Le Secrétaire général de l’ONU, M. Ban Ki-moon, a adressé un message à la Réunion internationale dans lequel il a exhorté les jeunes palestiniens et israéliens à bâtir un avenir de paix et appelé à une plus grande participation des femmes au processus de paix.  La Ministre des affaires de la femme de l’Autorité palestinienne a appelé les femmes à œuvrer ensemble pour surmonter les divisions intrapalestiniennes et exhorté les jeunes à faire pression sur les États pouvant influencer le règlement de la question palestinienne. 


La Réunion pour l’appui à la société civile s’est déroulée en plusieurs ateliers.  Les participants y ont fait valoir qu’il fallait sensibiliser les parties à surmonter le conflit, mettre au point des outils d’information et financer la mise en place d’organes d’information indépendants, et faire en sorte que l’aide soit transparente, efficace et adaptée aux besoins locaux »


M. Grima a aussi indiqué que la délégation du Comité a rencontré le Directeur général adjoint de l’Organisation des Nations Unies pour l'éducation, la science et la culture (UNESCO), M. Getachew Engida, pour parler des sites palestiniens à proposer pour une inscription sur la Liste du patrimoine mondial et de la formation de membre du personnel de l’Autorité palestinienne.  Il a enfin indiqué que, grâce au travail de communication orienté vers les médias sociaux, le Comité a touché environ 150 000 personnes rien sur le réseau Twitter.
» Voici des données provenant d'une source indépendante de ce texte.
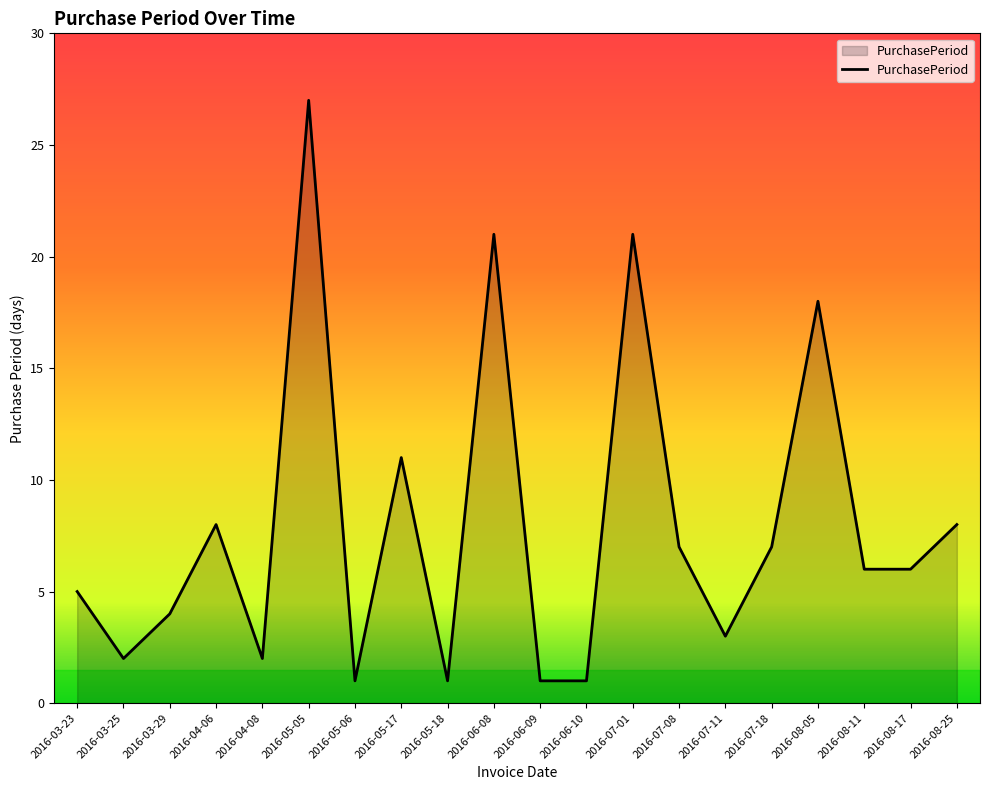

At which category does the chart reach its peak across all series?

2016-05-05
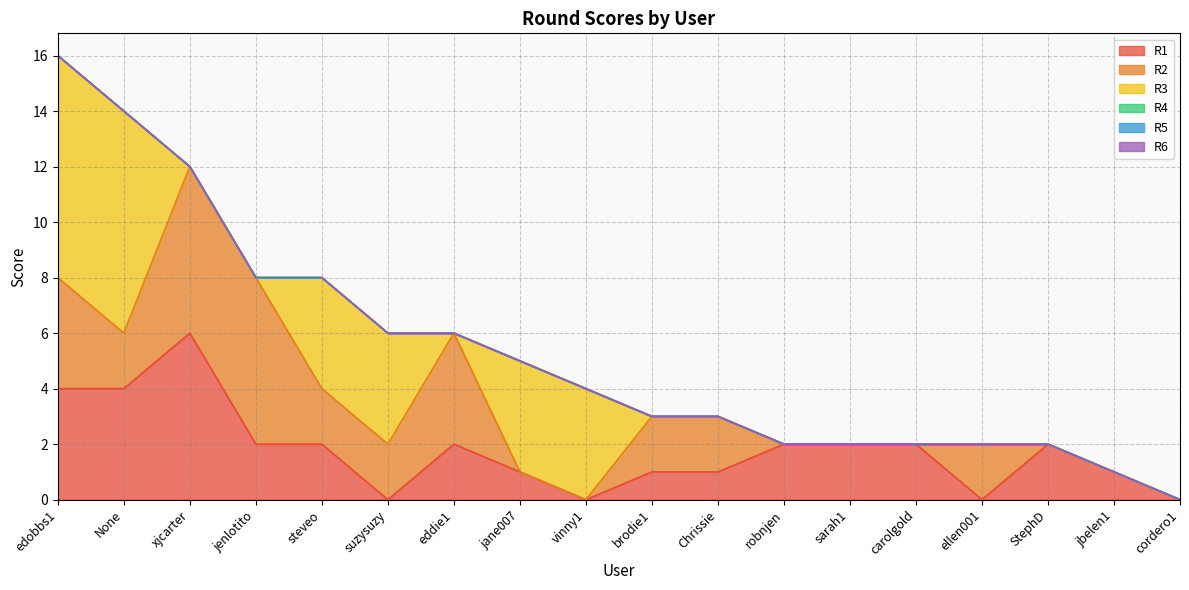

Reading left to right, extract all data points from this chart.

R1: 4	4	6	2	2	0	2	1	0	1	1	2	2	2	0	2	1	0
R2: 4	2	6	6	2	2	4	0	0	2	2	0	0	0	2	0	0	0
R3: 8	8	0	0	4	4	0	4	4	0	0	0	0	0	0	0	0	0
R4: 0	0	0	0	0	0	0	0	0	0	0	0	0	0	0	0	0	0
R5: 0	0	0	0	0	0	0	0	0	0	0	0	0	0	0	0	0	0
R6: 0	0	0	0	0	0	0	0	0	0	0	0	0	0	0	0	0	0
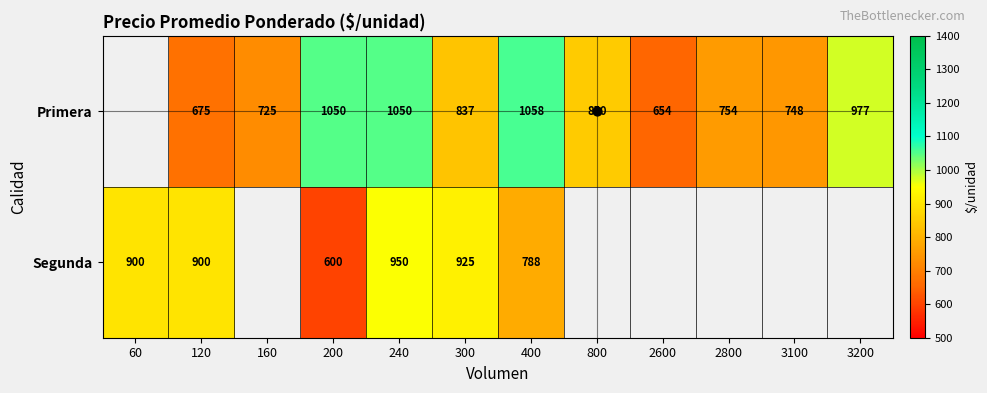

How many values in the Primera series are below 754?

4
Reprenant la parole, le Président du Comité a donné un compte rendu des réunions bilatérales tenues le 2 juin, à Lisbonne, par l’Ambassadeur Riyad Mansour de la Palestine et lui-même avec des parlementaires et des représentants de la société civile portugais.


Il a expliqué que l’objectif de ces réunions était de sensibiliser les parlementaires et universitaires portugais à la cause de la Palestine, de recevoir des informations sur les activités de la société civile à cet égard et d’explorer la possibilité d’organiser en temps voulu une réunion internationale des Nations Unies sur la question de Palestine à Lisbonne.


Il s’est félicité des « discussions fructueuses » entretenues avec les parlementaires des six partis politiques principales, y compris les deux partis de coalition au pouvoir, le parti social démocrate et le parti populaire.  Nos échanges, a-t-il fait savoir, ont porté sur la possibilité d’établir un groupe d’amitié entre parlementaires palestiniens et portugais, la reconnaissance de l’État de Palestine et la position du Gouvernement portugais aux Nations Unies concernant la question de la Palestine, y compris notre Comité.


Il a ajouté que la délégation du Comité avait également participé à un débat à l’Université de Lusófona à Lisbonne, avec des universitaires, des journalistes et des représentants de la société civile qui défendent la cause de la Palestine.  Le débat a été sanctionné par une déclaration de soutien du « Mouvement pour les droits du peuple palestinien et la paix au Moyen-Orient pour une Palestine indépendante » et une offre du doyen de l’Université d’utiliser ses locaux pour y tenir une réunion des Nations Unies, a-t-il notamment indiqué.